After the massacre at Emanuel AME church in Charleston, there were no riots or outbreaks of violence. Instead, relatives of the victims stood before the racist killer one by one, and in the midst of their grief extended to him forgiveness.  The victims’ families understood hate, and violent oppression, but they understood something deeper as well: the power of grace.  Within weeks politicians who had long resisted calls to remove the Confederate flag from state properties in South Carolina, Alabama, Mississippi, and Georgia changed their minds.  What happened in South Carolina “calls upon us to look at this in a different way,” said the governor of South Carolina.  “By removing a symbol that divides us, we can move forward as a state in harmony and we can honor the nine blessed souls who are in heaven.”

Our confused society badly needs a community of contrast, a counterculture of ordinary pilgrims who insist on living a different way.  We can make those around us at least question our society’s slide toward violence and polarization.  We can subvert our celebrity culture’s emphasis on success, wealth, and beauty.

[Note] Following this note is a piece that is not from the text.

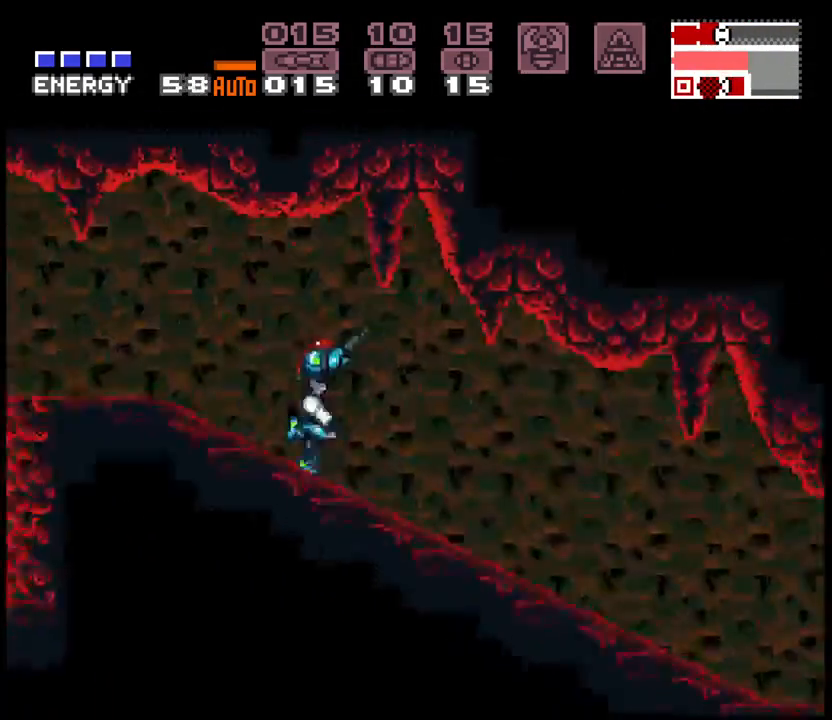
{"buttons": ["A", "L1", "DPAD_RIGHT"], "events": [[17, "L1", "down"], [50, "R1", "up"], [100, "L1", "up"], [133, "R1", "down"], [183, "R1", "up"], [283, "R1", "down"], [300, "L1", "down"], [333, "R1", "up"], [350, "L1", "up"], [417, "L1", "down"], [417, "R1", "down"], [483, "R1", "up"]]}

Richard Foster, a Christian theologian and author in the Quaker tradition, cites a Jewish story about a little boy who went to a prophet and said, “Prophet, don’t you see?  You have been prophesying now for fifteen years, and things are still the same.  Why do you keep on?”  And the prophet said, “Don’t you know, little boy, I’m not prophesying to change the world, but to prevent the world from changing me.”  To resist requires a spirit something like subversion.  And sometimes, as happened in Charleston, it also helps change the world.